Restate the records below word for word, leaving nothing out.
━━━━━ DATA FOR ANALYSIS ━━━━━
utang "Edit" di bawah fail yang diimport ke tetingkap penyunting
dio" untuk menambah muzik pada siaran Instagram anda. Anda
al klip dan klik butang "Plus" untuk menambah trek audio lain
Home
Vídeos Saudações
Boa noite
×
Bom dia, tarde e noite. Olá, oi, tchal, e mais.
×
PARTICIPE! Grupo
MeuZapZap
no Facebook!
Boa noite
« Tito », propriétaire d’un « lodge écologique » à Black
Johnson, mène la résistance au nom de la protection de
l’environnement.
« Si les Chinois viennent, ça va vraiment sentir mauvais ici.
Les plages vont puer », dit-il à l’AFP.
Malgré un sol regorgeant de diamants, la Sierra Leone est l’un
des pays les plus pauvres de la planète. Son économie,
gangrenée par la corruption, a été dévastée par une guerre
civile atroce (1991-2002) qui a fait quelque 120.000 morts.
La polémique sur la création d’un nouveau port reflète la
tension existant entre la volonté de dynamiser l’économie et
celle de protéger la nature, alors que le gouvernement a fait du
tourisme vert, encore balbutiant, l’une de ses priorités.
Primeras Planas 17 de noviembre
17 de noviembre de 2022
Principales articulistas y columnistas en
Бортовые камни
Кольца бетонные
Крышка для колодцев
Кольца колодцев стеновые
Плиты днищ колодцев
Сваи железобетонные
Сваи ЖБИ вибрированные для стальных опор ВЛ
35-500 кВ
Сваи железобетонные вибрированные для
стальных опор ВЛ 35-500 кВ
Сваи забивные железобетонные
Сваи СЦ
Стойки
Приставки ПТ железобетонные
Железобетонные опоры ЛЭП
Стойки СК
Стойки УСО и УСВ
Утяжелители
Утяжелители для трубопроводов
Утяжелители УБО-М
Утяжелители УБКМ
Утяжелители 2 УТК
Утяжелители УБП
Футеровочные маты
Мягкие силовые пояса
━━━━━
RESPONSE FOR THIS EXERCISE |
utang "Edit" di bawah fail yang diimport ke tetingkap penyunting
dio" untuk menambah muzik pada siaran Instagram anda. Anda
al klip dan klik butang "Plus" untuk menambah trek audio lain
Home
Vídeos Saudações
Boa noite
×
Bom dia, tarde e noite. Olá, oi, tchal, e mais.
×
PARTICIPE! Grupo
MeuZapZap
no Facebook!
Boa noite
« Tito », propriétaire d’un « lodge écologique » à Black
Johnson, mène la résistance au nom de la protection de
l’environnement.
« Si les Chinois viennent, ça va vraiment sentir mauvais ici.
Les plages vont puer », dit-il à l’AFP.
Malgré un sol regorgeant de diamants, la Sierra Leone est l’un
des pays les plus pauvres de la planète. Son économie,
gangrenée par la corruption, a été dévastée par une guerre
civile atroce (1991-2002) qui a fait quelque 120.000 morts.
La polémique sur la création d’un nouveau port reflète la
tension existant entre la volonté de dynamiser l’économie et
celle de protéger la nature, alors que le gouvernement a fait du
tourisme vert, encore balbutiant, l’une de ses priorités.
Primeras Planas 17 de noviembre
17 de noviembre de 2022
Principales articulistas y columnistas en
Бортовые камни
Кольца бетонные
Крышка для колодцев
Кольца колодцев стеновые
Плиты днищ колодцев
Сваи железобетонные
Сваи ЖБИ вибрированные для стальных опор ВЛ
35-500 кВ
Сваи железобетонные вибрированные для
стальных опор ВЛ 35-500 кВ
Сваи забивные железобетонные
Сваи СЦ
Стойки
Приставки ПТ железобетонные
Железобетонные опоры ЛЭП
Стойки СК
Стойки УСО и УСВ
Утяжелители
Утяжелители для трубопроводов
Утяжелители УБО-М
Утяжелители УБКМ
Утяжелители 2 УТК
Утяжелители УБП
Футеровочные маты
Мягкие силовые пояса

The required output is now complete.